# Is this temperature normal?



## Techn0crat (Mar 11, 2011)

My ICH and MCH shoots above 80 while playing games like fallout3 and assassin's creed 2 even on low setting.And PC restarts randomly.Yesterday, PC restarted twice so I didn't started any game and was browsing but PC restarted.
Please help.

Full Config.
Intel C2D E6550 2.33 GHz
Intel DG33FB 
Transcend DDR2 667 MHz
XFX 8600GT
*oi55.tinypic.com/2hfoxll.jpg


----------



## desiibond (Mar 11, 2011)

what cabinet do you have? you might need some cooling setup for the cabinet.


----------



## d3p (Mar 11, 2011)

Disable all the Adaptive Fan control in the BIOS & make them to run in Maximum RPM.
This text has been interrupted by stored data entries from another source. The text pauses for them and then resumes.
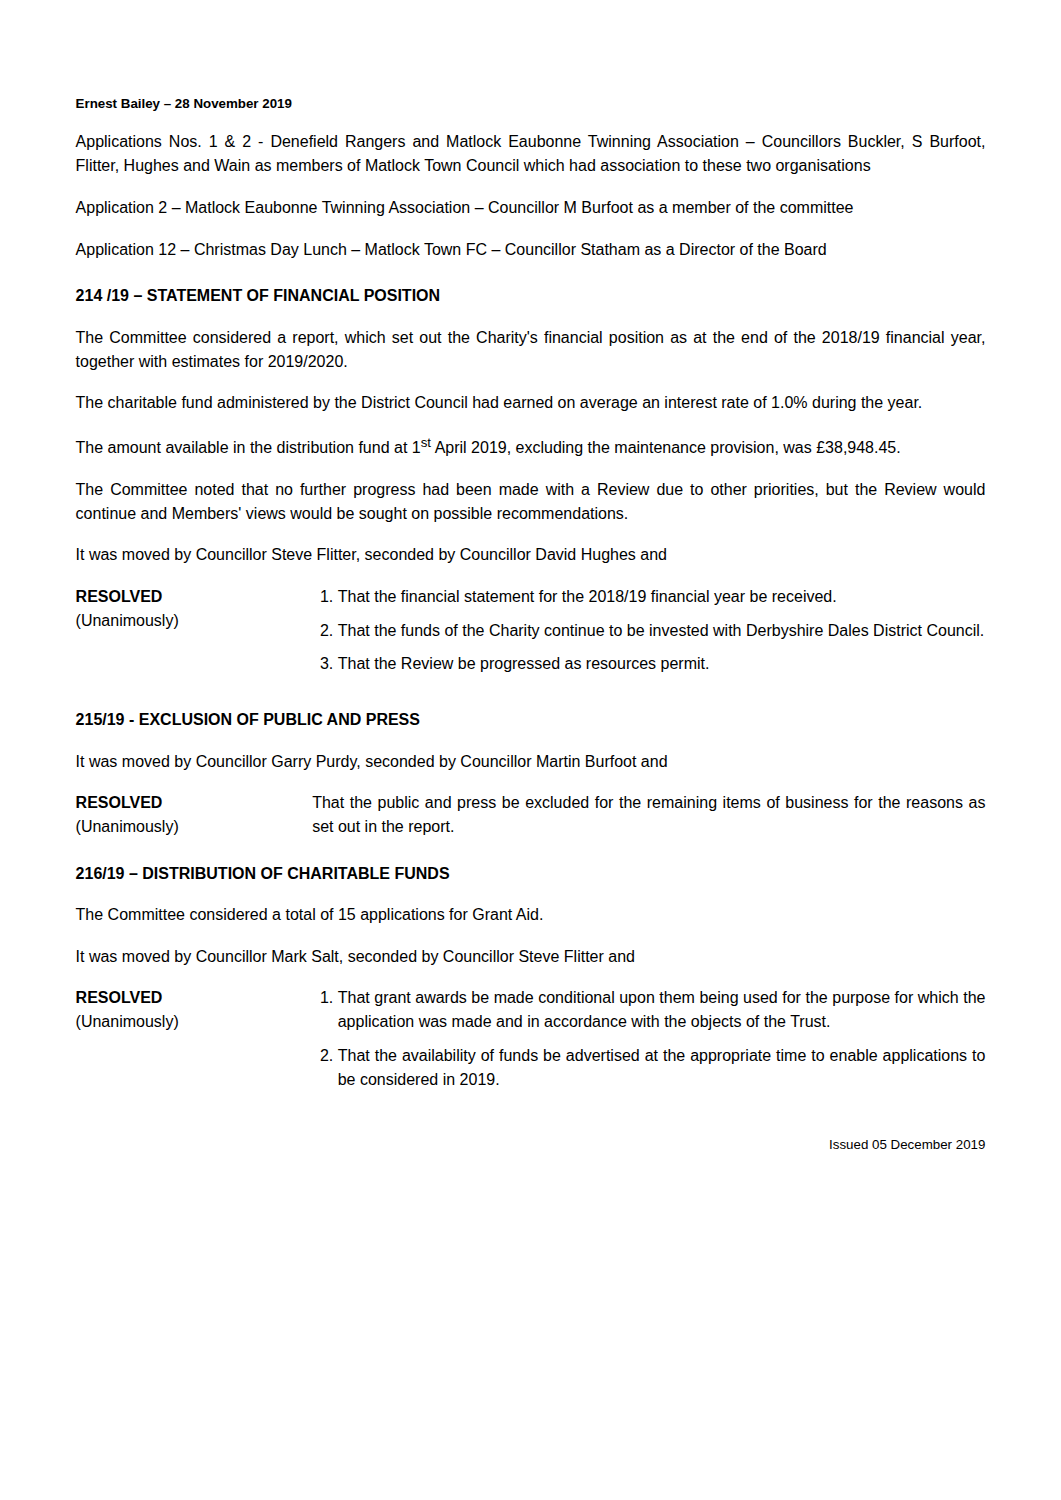Ernest Bailey – 28 November 2019
Applications Nos. 1 & 2 - Denefield Rangers and Matlock Eaubonne Twinning Association – Councillors Buckler, S Burfoot, Flitter, Hughes and Wain as members of Matlock Town Council which had association to these two organisations
Application 2 – Matlock Eaubonne Twinning Association – Councillor M Burfoot as a member of the committee
Application 12 – Christmas Day Lunch – Matlock Town FC – Councillor Statham as a Director of the Board
214 /19 – STATEMENT OF FINANCIAL POSITION
The Committee considered a report, which set out the Charity's financial position as at the end of the 2018/19 financial year, together with estimates for 2019/2020.
The charitable fund administered by the District Council had earned on average an interest rate of 1.0% during the year.
The amount available in the distribution fund at 1st April 2019, excluding the maintenance provision, was £38,948.45.
The Committee noted that no further progress had been made with a Review due to other priorities, but the Review would continue and Members' views would be sought on possible recommendations.
It was moved by Councillor Steve Flitter, seconded by Councillor David Hughes and
RESOLVED(Unanimously)
That the financial statement for the 2018/19 financial year be received.
That the funds of the Charity continue to be invested with Derbyshire Dales District Council.
That the Review be progressed as resources permit.
215/19 - EXCLUSION OF PUBLIC AND PRESS
It was moved by Councillor Garry Purdy, seconded by Councillor Martin Burfoot and
RESOLVED(Unanimously)
That the public and press be excluded for the remaining items of business for the reasons as set out in the report.
216/19 – DISTRIBUTION OF CHARITABLE FUNDS
The Committee considered a total of 15 applications for Grant Aid.
It was moved by Councillor Mark Salt, seconded by Councillor Steve Flitter and
RESOLVED(Unanimously)
That grant awards be made conditional upon them being used for the purpose for which the application was made and in accordance with the objects of the Trust.
That the availability of funds be advertised at the appropriate time to enable applications to be considered in 2019.
Issued 05 December 2019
For more details refer the below link

What is ICH and MCH - AnandTech Forums


----------



## asingh (Mar 11, 2011)

I stopped believing in Speedfan like 5 years ago. Try CoreTEMP, and RealTEMP.


----------



## Techn0crat (Mar 12, 2011)

Thanks for help guys.
I just installed one cabinet fan to the side.
Currently temperatures are below 75 (ICH and MCH).Also their heatsinks are not removable.I wanted to put some thermal paste there. 
I will play some games for couple of hours and post results.


----------